Kilgore Rotarians donated $3,300 to Rotary District 5830, the local club's part of an international effort to eradicate polio – so far in 2017 there have only been 12 cases reported between two countries in the Middle East.

Helping fund the fight, “That's $100 for each of our members,” club president Terry Booker reported.

Tuesday, Oct. 24, is World Polio Day and the local civic organization is joining other clubs in the region, throughout the state, across the country and around the world in raising funds to fuel the ongoing eradication of the disease.

With the added weight of Microsoft's Bill and Melinda Gates, the Kilgore Rotarians donation will fund almost $10,000 in the global struggle, which has seen a steady reduction in cases in the past 32 years of the PolioPlus Program.

The Gates Foundation is matching all Rotary polio donations two-for-one up to $50 million every year, and Rotary International is shooting for the max again this year.

According to the latest statistics in Rotary's regular Polio Eradication Update, there have been 12 paralysis cases reported worldwide to-date in 2017 – at this time last year, monitors had counted 27 cases.

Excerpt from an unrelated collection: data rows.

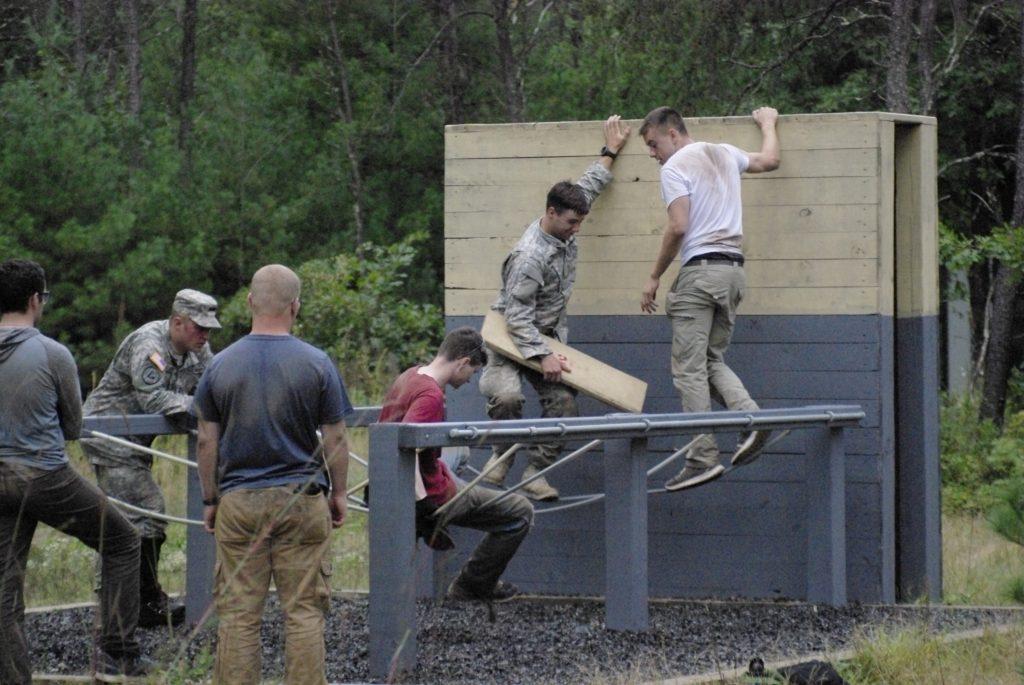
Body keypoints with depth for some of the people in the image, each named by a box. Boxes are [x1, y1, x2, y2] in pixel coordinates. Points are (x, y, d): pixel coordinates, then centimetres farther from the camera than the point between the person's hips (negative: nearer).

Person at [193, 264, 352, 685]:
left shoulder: (222, 365, 1)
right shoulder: (317, 365, -4)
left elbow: (207, 441, 4)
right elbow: (335, 439, 0)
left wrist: (209, 500, 13)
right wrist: (338, 493, 13)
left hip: (238, 502, 1)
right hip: (302, 500, -1)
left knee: (238, 614, 3)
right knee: (304, 611, 2)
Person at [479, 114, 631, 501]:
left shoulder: (565, 232, -3)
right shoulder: (529, 257, -28)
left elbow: (588, 188, 18)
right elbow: (517, 314, -26)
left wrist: (610, 153, 24)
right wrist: (543, 356, -31)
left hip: (548, 335, 7)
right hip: (512, 336, -7)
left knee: (563, 402, -9)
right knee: (507, 395, -31)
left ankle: (536, 473, -3)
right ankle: (503, 455, -5)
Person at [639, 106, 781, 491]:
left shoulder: (675, 166, -5)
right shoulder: (724, 154, 17)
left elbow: (678, 227, -14)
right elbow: (769, 160, 34)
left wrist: (654, 278, -6)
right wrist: (768, 123, 52)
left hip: (700, 270, -8)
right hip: (733, 269, 8)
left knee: (690, 368, -5)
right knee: (713, 359, 16)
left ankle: (703, 458, -10)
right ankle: (749, 417, -10)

Calendar year 2016 saw 37 total cases compared to 74 in 2015 and 359 in 2014.

In the past week, there were no “wild” polio cases reported in Pakistan or Nigeria, but one is being monitored in Afghanistan.

Endemic countries currently include Pakistan (20 cases in 2016, five in 2017), Afghanistan (13 in 2016, seven this year) and Nigeria (which saw four cases last year, none so far this year).

When Rotary International targeted the disease in 1985, polio cases totaled about 350,000 annually.

“Rotary and its partners are closer than ever to eradicating polio,” according to Michael K. McGovern, chairman of Rotary’s International PolioPlus Committee, which leads the organization’s polio eradication efforts. “World Polio Day is the ideal opportunity to celebrate our successes, raise public awareness, and talk about what is needed to end this paralyzing disease for good.

"To protect all children from polio, world governments and donors must see through their commitments to fund critical work and support rigorous disease surveillance in both endemic and at-risk polio-free countries."